Ce n’est certes pas pur hasard qu’un belge s’empare
de la figure de Laïos. Cependant tout l’intérêt
du texte est de dépasser le thème de la pédophilie
pour monter comment la perversion, quand elle se déploie,
corrompt aussi bien la sphère intime des relations d’amour
et d’amitié que la sphère publique et politique.
Sans doute est-ce cela qui a poussé le romancier sur scène
: le théâtre n’est-il pas le lieu privilégié
pour faire ressentir toute l’horreur de la perversion de
la langue ?
Inévitablement, on s’interroge aussi comment Vincent
Magos, psychanalyste, travaille à l’ombre du dramaturge.

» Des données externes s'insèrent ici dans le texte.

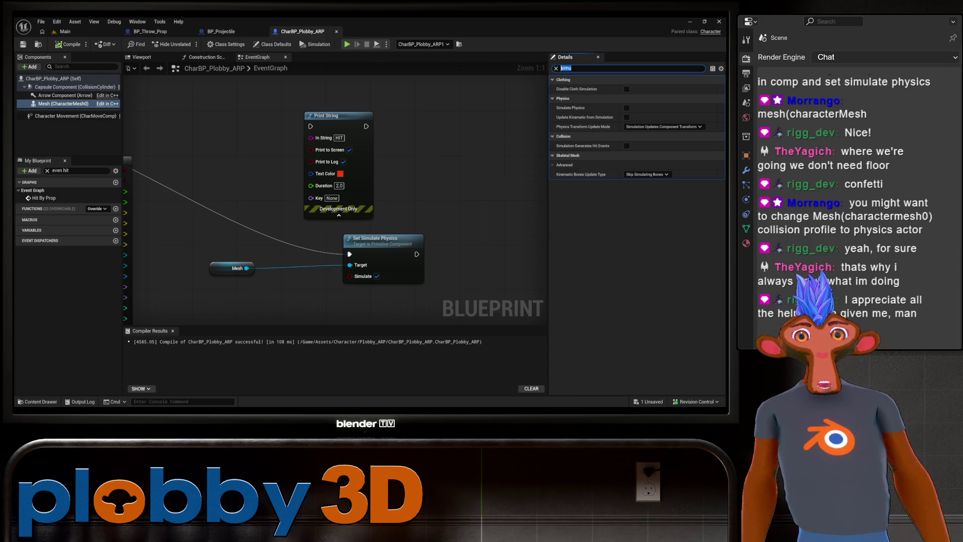
text(collis)
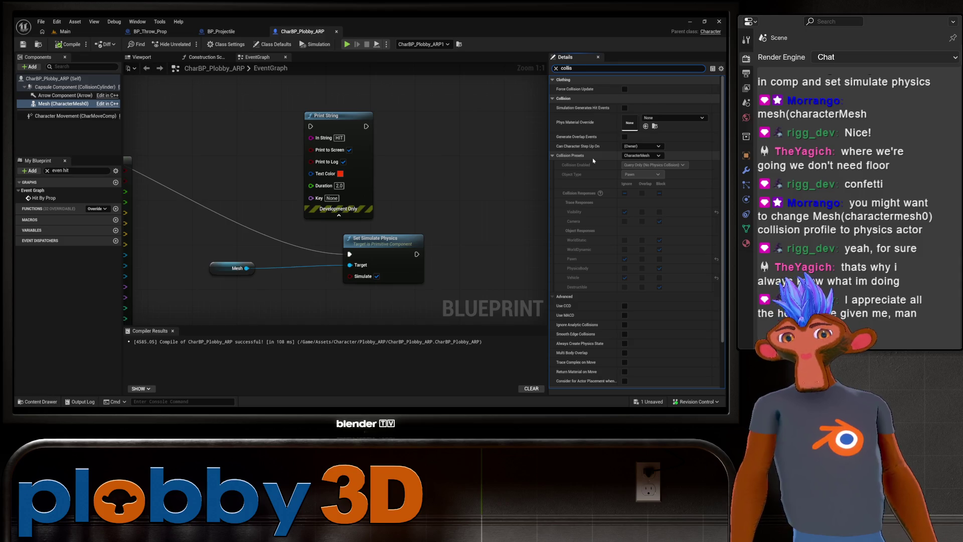
click(640, 156)
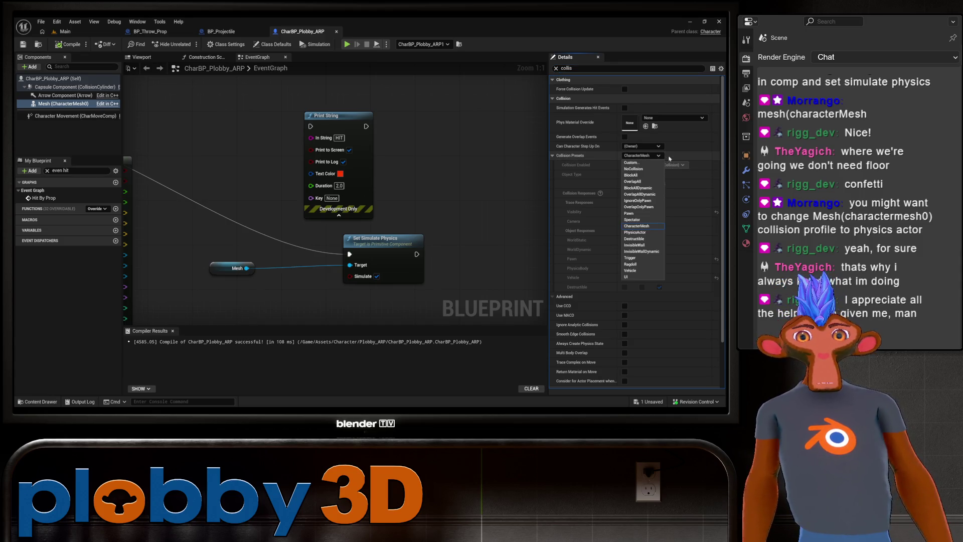
click(635, 232)
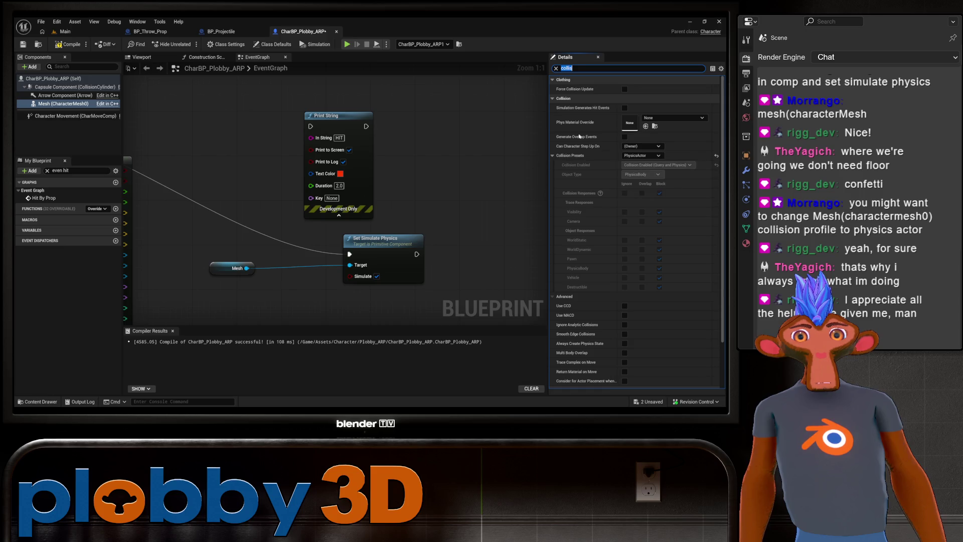
Recompile CharBP_Plobby_ARP and go back to the Main level.
click(71, 44)
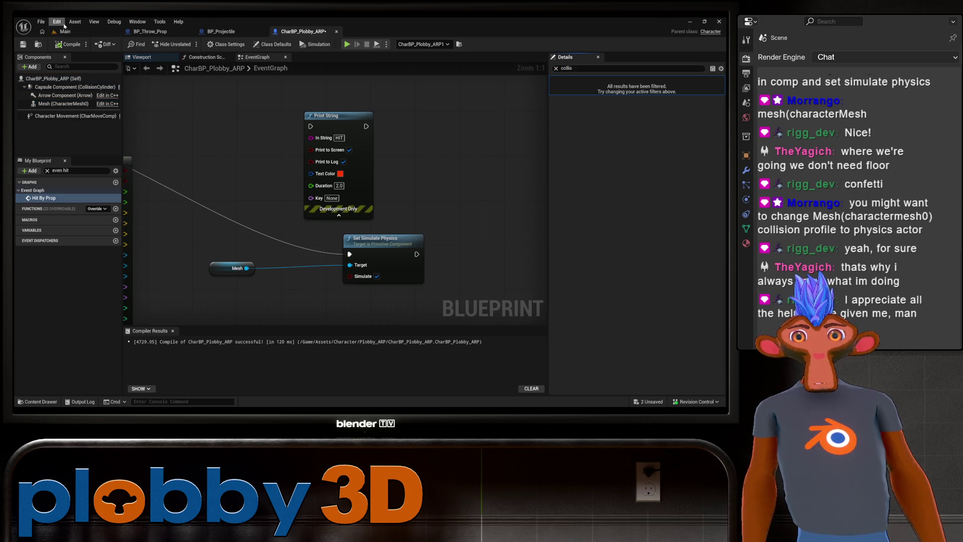
click(63, 31)
click(301, 31)
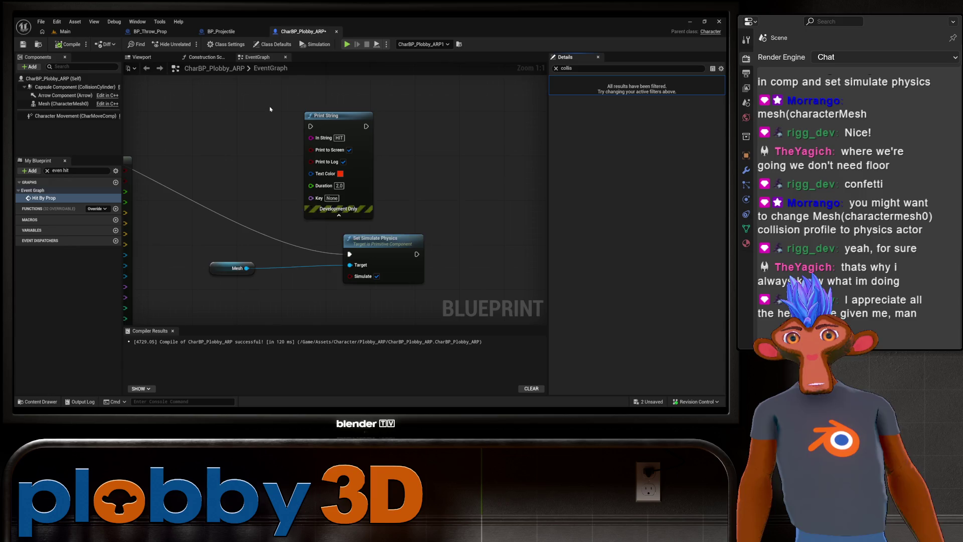
click(62, 31)
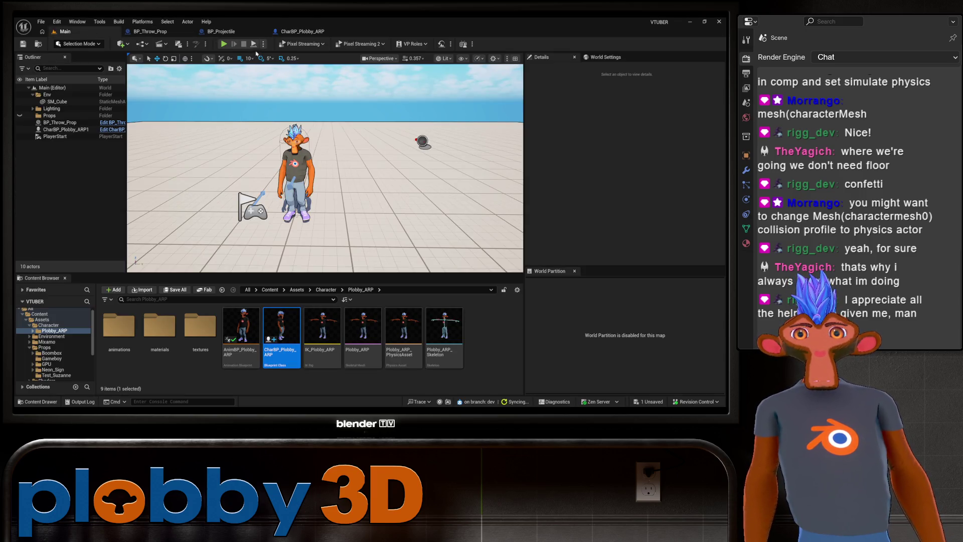
Play-test the level as thrown props ragdoll the character, then stop with Esc.
click(224, 44)
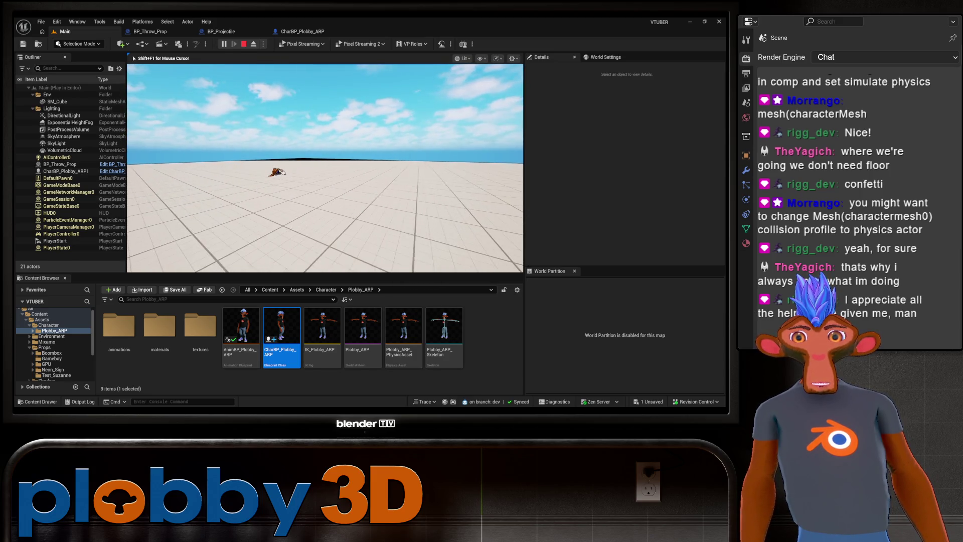
key(Escape)
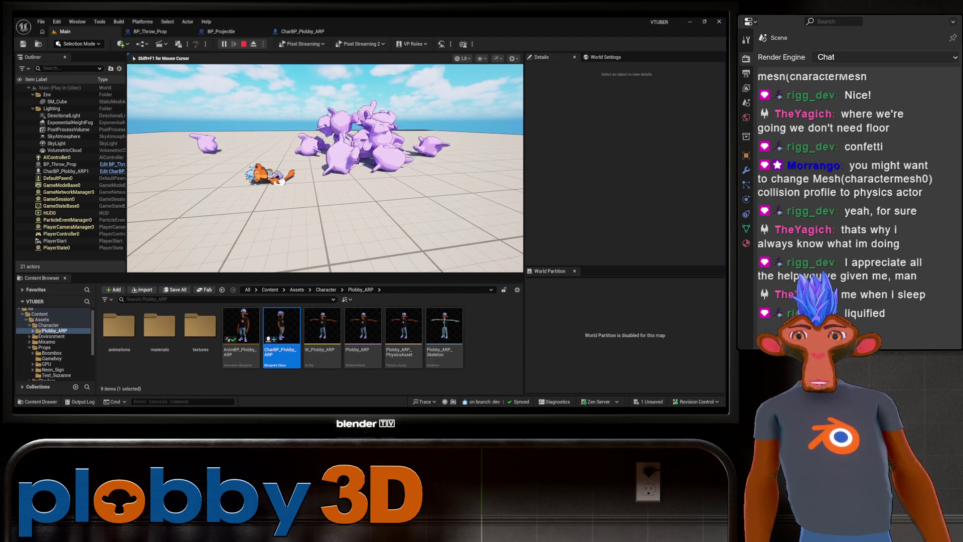
key(Escape)
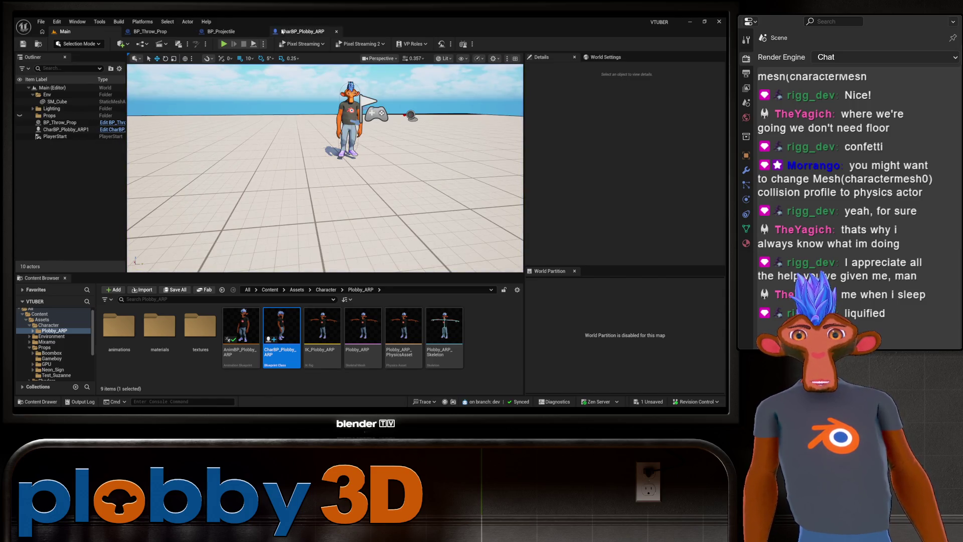
Reopen CharBP_Plobby_ARP and inspect the Mesh component's collision settings.
click(290, 32)
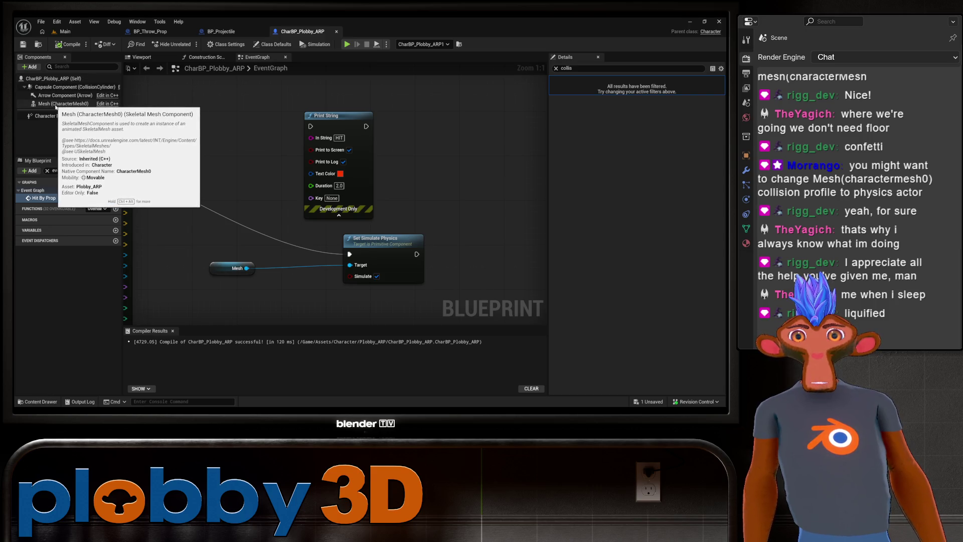
mouse_move(60, 104)
mouse_down()
mouse_move(46, 101)
mouse_move(53, 89)
mouse_up()
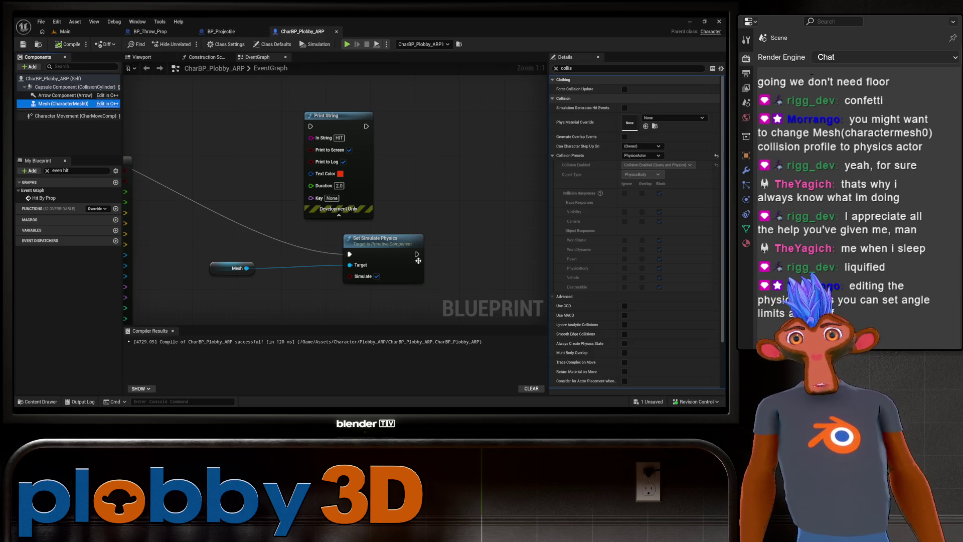
scroll(458, 236, down, 2)
scroll(415, 101, up, 2)
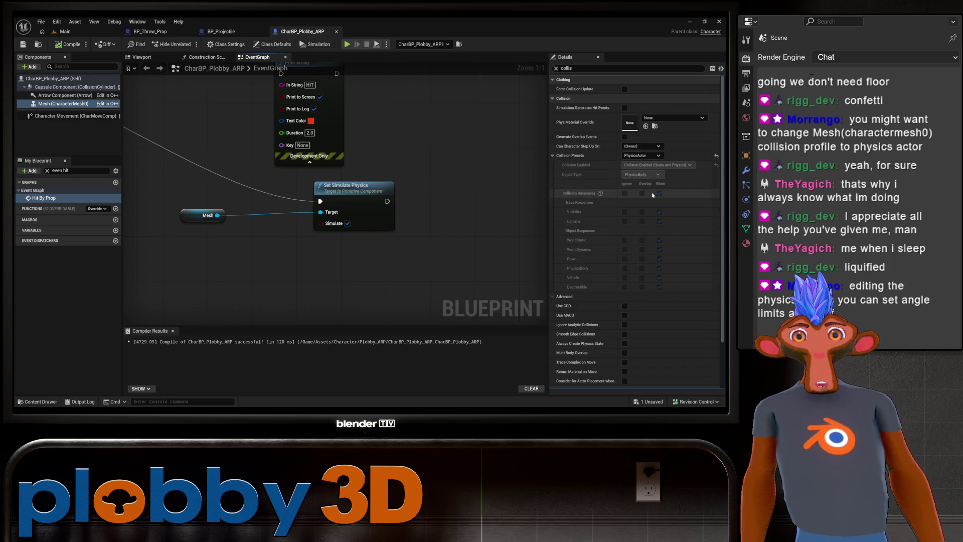
scroll(587, 165, down, 2)
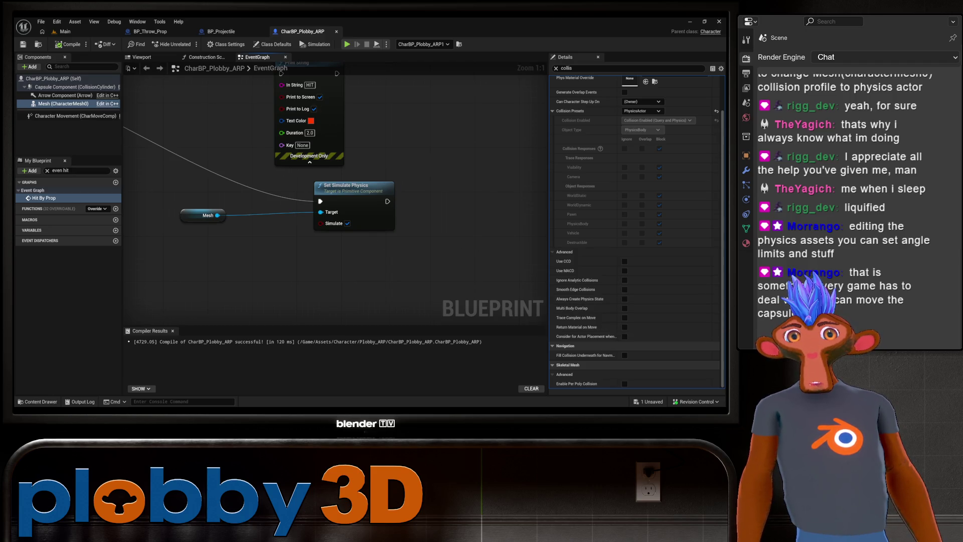
Frame the Hit By Prop to Set Simulate Physics chain, then inspect Capsule Component details.
drag(374, 210, 720, 239)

À ce propos, il reste discret : « Freud a fait d’Œdipe
la figure emblématique de la névrose. Peut-être
Œdipe doit-il ce destin, somme toute des plus communs, à
la “normalité” de ses parents adoptifs, les
souverains de Corinthe. Par contre, l’éclairage de
la perversion est une manière d’envisager Laïos
et le couple qu’il forme avec Jocaste. Mais ceci a peu d’intérêt,
il s’agit de théâtre et non d’une thèse.
Je m’intéresse davantage à ce qui m’échappe
et résonne avec le monde contemporain qu’à
l’étayage d’arguments théoriques. »
De fait, l’érudition s’efface et la pièce,
qui se déroule dans un temps incertain entre antiquité
et modernité, est traversée, comme l’actualité,
par la violence d’un langage d’emprise, des dialogues
acérés, avec pour arrière-plan, la fureur
des médias et le tir des kalachnikovs.